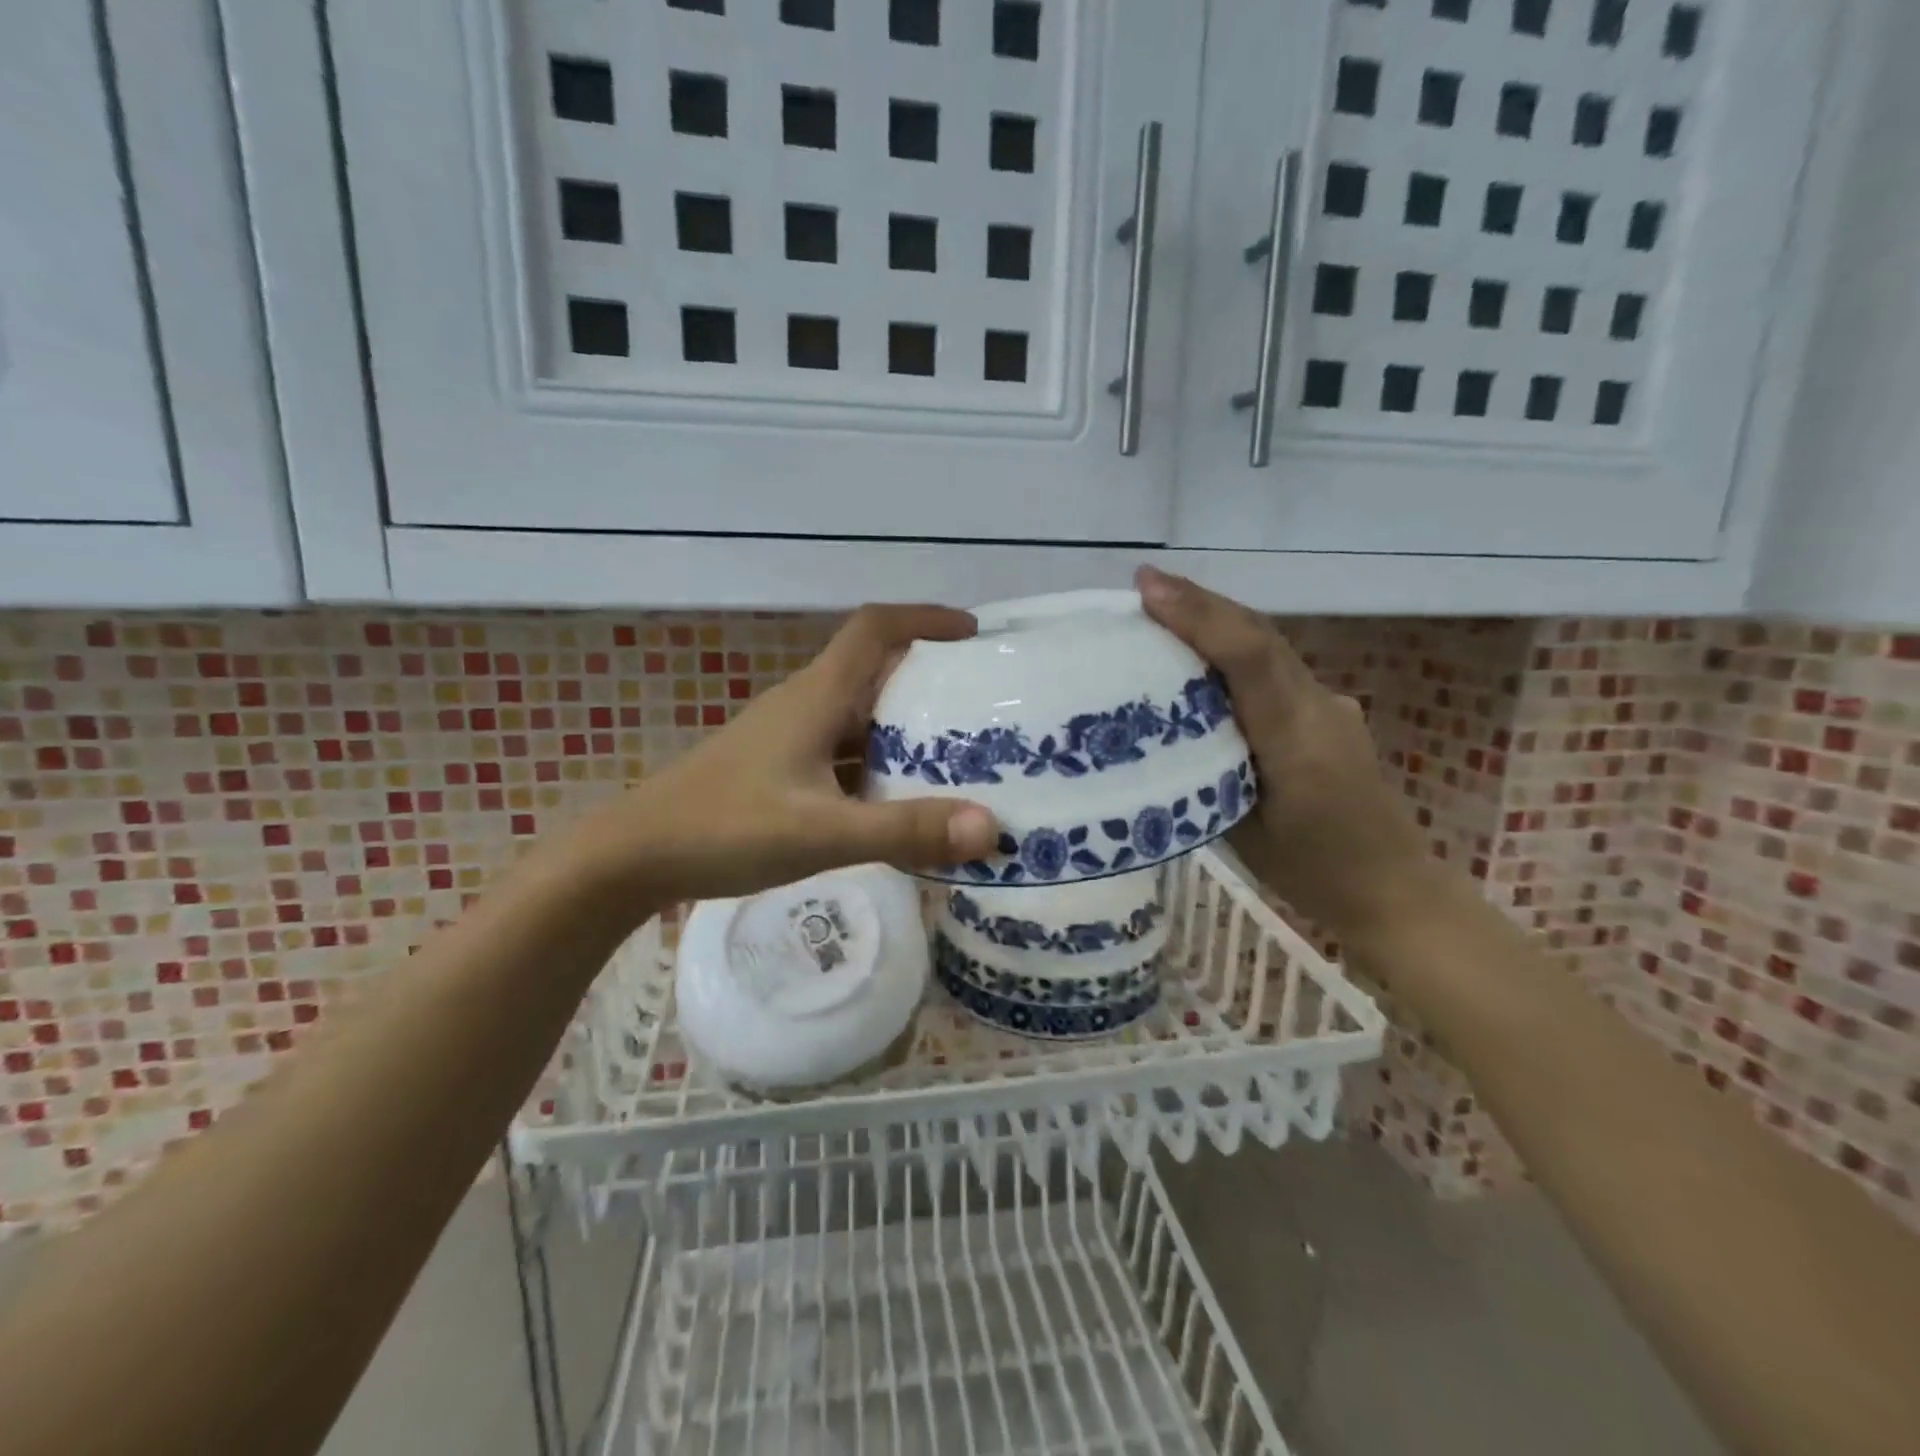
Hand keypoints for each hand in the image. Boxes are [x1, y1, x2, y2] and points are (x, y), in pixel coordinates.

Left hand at [570, 605, 999, 911]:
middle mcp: (803, 705)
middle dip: (927, 678)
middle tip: (979, 706)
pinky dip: (875, 763)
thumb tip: (991, 827)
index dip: (925, 619)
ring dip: (902, 726)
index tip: (973, 634)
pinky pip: (840, 751)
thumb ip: (904, 830)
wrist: (632, 856)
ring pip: (857, 716)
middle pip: (873, 670)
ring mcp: (786, 738)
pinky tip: (895, 799)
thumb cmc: (725, 829)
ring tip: (954, 754)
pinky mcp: (776, 769)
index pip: (875, 629)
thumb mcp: (822, 833)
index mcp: (816, 697)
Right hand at [1136, 566, 1435, 939]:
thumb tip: (1165, 730)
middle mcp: (1319, 707)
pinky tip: (1205, 658)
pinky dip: (1236, 649)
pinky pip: (1277, 669)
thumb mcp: (1241, 829)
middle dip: (1202, 603)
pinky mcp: (1330, 713)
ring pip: (1269, 647)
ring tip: (1164, 608)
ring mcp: (1330, 706)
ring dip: (1218, 621)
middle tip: (1146, 585)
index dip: (1199, 617)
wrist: (1394, 889)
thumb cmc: (1311, 872)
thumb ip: (1208, 769)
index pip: (1249, 658)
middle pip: (1260, 636)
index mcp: (1296, 739)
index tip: (1148, 590)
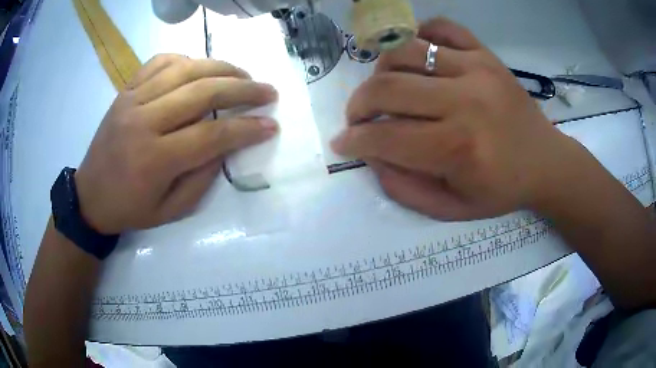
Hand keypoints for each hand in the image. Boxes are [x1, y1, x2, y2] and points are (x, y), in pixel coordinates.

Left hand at [75, 55, 277, 233]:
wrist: (90, 196)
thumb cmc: (130, 209)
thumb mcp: (171, 210)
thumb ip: (202, 178)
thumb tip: (227, 144)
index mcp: (154, 160)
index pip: (211, 135)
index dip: (246, 129)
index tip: (271, 125)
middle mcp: (143, 122)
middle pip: (202, 92)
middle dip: (243, 89)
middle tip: (267, 91)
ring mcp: (132, 100)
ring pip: (184, 69)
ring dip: (220, 67)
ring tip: (243, 74)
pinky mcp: (125, 90)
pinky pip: (159, 61)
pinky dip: (185, 59)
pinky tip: (199, 67)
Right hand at [332, 18, 576, 219]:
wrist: (545, 161)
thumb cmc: (501, 189)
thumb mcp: (452, 208)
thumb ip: (404, 188)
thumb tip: (371, 156)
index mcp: (458, 149)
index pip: (386, 138)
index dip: (355, 141)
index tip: (343, 142)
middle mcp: (465, 101)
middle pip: (387, 88)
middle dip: (358, 105)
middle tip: (358, 117)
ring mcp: (477, 69)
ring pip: (405, 51)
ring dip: (381, 70)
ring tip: (384, 87)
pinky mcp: (485, 54)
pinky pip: (441, 28)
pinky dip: (418, 35)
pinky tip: (416, 55)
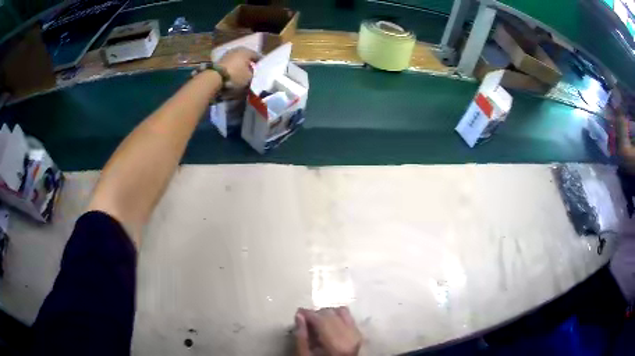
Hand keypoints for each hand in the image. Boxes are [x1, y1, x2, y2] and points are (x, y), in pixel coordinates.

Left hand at [216, 47, 259, 88]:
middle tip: (253, 73)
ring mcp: (228, 54)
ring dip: (240, 67)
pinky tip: (234, 75)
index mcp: (247, 51)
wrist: (215, 78)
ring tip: (243, 75)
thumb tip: (252, 73)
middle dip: (249, 65)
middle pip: (246, 58)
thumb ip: (253, 74)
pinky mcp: (220, 61)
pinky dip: (233, 69)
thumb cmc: (235, 75)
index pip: (257, 56)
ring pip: (238, 61)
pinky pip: (230, 64)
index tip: (262, 70)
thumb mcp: (249, 78)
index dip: (260, 64)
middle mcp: (237, 50)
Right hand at [295, 307, 361, 355]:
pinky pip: (350, 318)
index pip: (321, 319)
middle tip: (305, 320)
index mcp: (337, 344)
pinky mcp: (360, 335)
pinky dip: (339, 317)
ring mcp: (358, 334)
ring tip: (317, 322)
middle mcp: (351, 336)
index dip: (308, 313)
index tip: (298, 313)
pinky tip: (330, 325)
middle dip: (317, 314)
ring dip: (328, 314)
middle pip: (332, 314)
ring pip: (342, 313)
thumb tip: (299, 317)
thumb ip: (302, 338)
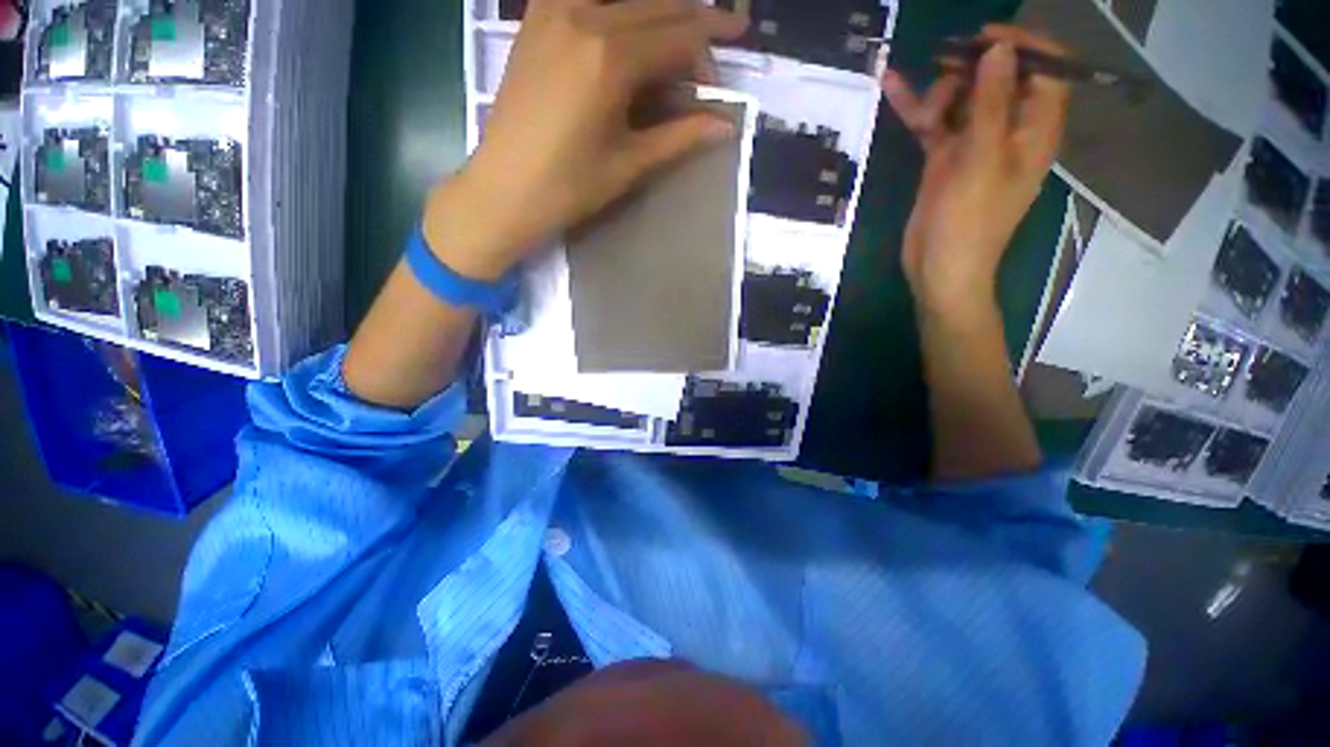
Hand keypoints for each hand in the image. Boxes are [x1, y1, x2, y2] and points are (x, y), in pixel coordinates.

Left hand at [425, 0, 747, 280]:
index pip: (678, 34)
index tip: (726, 66)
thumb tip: (725, 125)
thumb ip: (679, 136)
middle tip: (716, 42)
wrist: (503, 189)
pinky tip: (628, 26)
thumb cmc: (569, 187)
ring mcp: (554, 11)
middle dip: (692, 21)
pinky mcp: (535, 19)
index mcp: (611, 57)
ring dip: (658, 10)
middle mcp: (584, 17)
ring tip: (677, 35)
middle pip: (656, 5)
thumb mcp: (629, 164)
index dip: (709, 48)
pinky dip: (617, 7)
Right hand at [882, 25, 1069, 319]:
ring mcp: (974, 143)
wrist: (939, 268)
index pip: (1044, 68)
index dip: (1020, 46)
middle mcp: (1008, 129)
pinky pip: (933, 123)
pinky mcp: (944, 158)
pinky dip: (914, 106)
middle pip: (998, 77)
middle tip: (944, 70)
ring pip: (961, 97)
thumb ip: (991, 103)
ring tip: (924, 115)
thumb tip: (999, 49)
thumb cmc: (969, 221)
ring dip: (940, 95)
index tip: (982, 39)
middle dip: (971, 70)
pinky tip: (891, 84)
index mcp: (1034, 128)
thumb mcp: (983, 160)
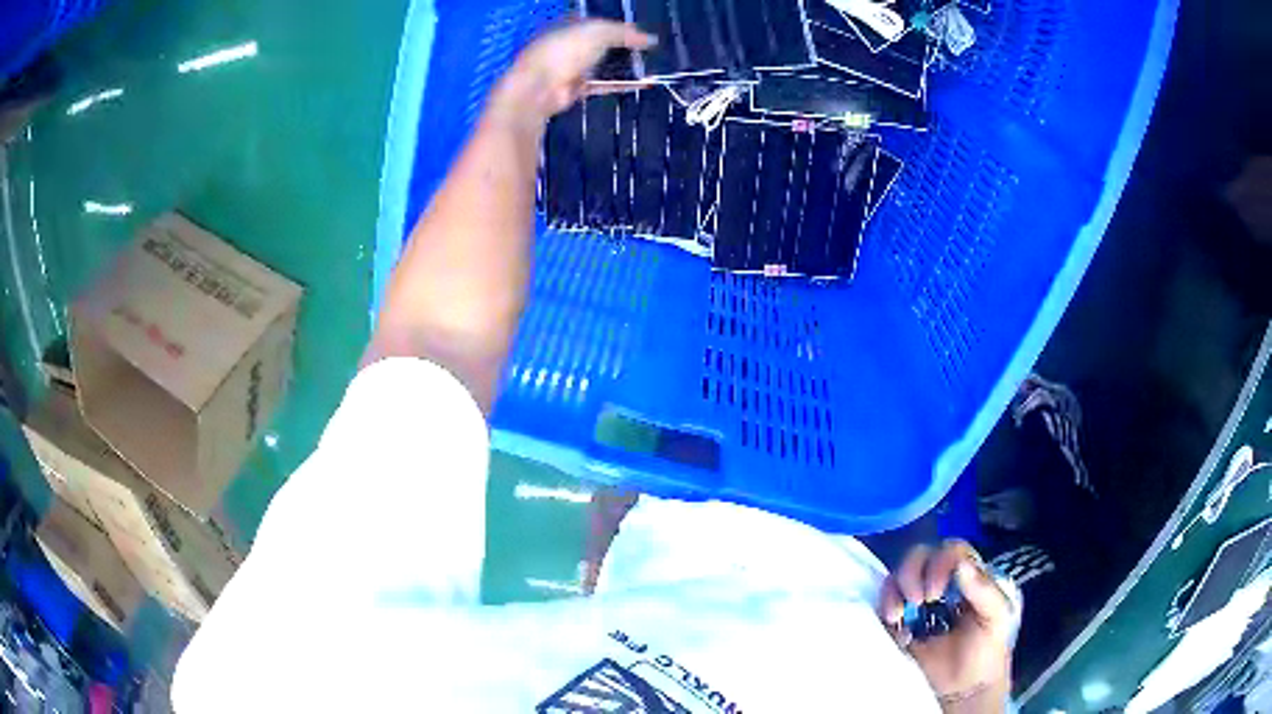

○ ○ ○ ○ ○ ○ ○

● WORK ITEM
Take every line from the listing above that includes the word "Right" and copy it.

● ANSWER TO THIS TASK
Right hand at [1136, 566, 1435, 939]:
Right hand at [332, 18, 576, 219]:
Right hand at [295, 307, 361, 355]:
Right hand at [882, 25, 1069, 319]:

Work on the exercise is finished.